Data in this exercise: Begin

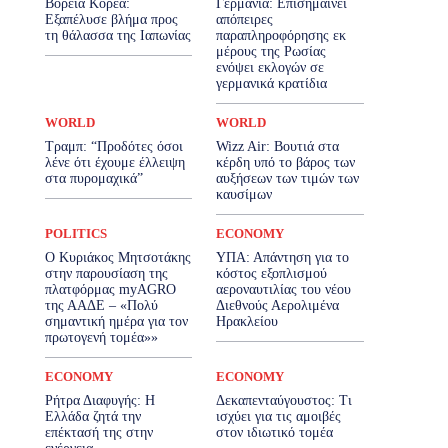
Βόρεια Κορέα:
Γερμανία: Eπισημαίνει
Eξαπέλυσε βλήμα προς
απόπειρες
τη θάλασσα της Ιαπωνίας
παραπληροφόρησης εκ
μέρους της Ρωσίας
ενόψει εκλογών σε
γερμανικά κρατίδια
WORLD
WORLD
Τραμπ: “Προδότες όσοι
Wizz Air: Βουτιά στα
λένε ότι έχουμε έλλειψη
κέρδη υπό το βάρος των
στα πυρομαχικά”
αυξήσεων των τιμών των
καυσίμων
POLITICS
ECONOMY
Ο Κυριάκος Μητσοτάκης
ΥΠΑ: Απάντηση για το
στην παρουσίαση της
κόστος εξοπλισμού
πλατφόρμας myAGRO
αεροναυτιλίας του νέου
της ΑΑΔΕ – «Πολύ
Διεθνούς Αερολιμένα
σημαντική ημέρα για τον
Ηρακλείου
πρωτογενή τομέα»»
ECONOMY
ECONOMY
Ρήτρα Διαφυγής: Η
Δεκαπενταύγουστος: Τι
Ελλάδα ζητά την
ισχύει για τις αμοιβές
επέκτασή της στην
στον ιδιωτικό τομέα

Data in this exercise: End
Data in this exercise: Begin

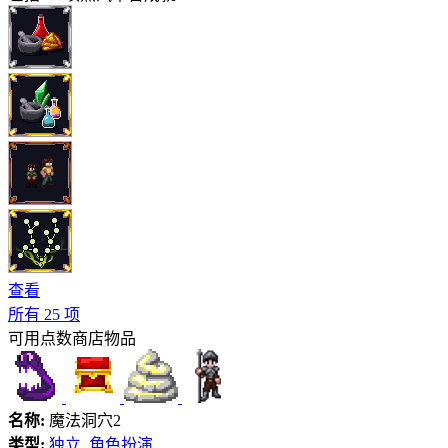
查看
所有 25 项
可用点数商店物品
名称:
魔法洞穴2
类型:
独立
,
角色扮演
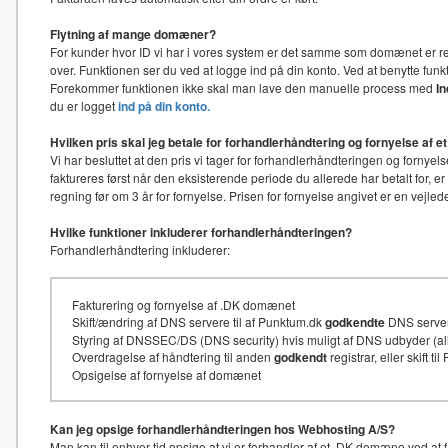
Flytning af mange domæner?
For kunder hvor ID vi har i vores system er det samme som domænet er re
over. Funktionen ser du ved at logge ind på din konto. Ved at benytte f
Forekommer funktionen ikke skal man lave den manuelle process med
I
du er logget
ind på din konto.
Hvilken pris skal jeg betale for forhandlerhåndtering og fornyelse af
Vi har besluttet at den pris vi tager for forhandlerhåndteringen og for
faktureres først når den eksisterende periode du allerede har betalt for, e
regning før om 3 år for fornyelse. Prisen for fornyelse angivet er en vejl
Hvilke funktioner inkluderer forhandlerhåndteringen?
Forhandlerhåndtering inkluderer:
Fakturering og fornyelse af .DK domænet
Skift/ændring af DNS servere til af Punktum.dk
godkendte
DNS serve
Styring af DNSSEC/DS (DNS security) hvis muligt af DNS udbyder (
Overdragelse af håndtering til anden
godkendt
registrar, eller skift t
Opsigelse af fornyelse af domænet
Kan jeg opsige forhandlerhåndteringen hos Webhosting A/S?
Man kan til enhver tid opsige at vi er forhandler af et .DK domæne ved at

Data in this exercise: End
Data in this exercise: Begin

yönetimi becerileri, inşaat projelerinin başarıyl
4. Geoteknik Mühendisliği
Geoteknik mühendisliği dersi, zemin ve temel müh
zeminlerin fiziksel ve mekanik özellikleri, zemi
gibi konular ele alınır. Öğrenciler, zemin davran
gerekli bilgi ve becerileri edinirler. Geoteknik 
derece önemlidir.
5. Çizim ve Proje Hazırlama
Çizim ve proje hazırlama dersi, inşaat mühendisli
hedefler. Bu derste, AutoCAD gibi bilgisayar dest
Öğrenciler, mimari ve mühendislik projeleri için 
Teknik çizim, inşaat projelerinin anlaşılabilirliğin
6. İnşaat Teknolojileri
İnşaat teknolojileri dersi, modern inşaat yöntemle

Data in this exercise: End

**Task to carry out**
Reproduce verbatim the lines of the material starting with the line containing "yönetimi becerileri, inşaat" and going on through the line containing "İnşaat teknolojileri dersi, modern", both lines included.

**Reply**
yönetimi becerileri, inşaat projelerinin başarıyl
4. Geoteknik Mühendisliği
Geoteknik mühendisliği dersi, zemin ve temel müh
zeminlerin fiziksel ve mekanik özellikleri, zemi
gibi konular ele alınır. Öğrenciler, zemin davran
gerekli bilgi ve becerileri edinirler. Geoteknik 
derece önemlidir.
5. Çizim ve Proje Hazırlama
Çizim ve proje hazırlama dersi, inşaat mühendisli
hedefler. Bu derste, AutoCAD gibi bilgisayar dest
Öğrenciler, mimari ve mühendislik projeleri için 
Teknik çizim, inşaat projelerinin anlaşılabilirliğin
6. İnşaat Teknolojileri
İnşaat teknolojileri dersi, modern inşaat yöntemle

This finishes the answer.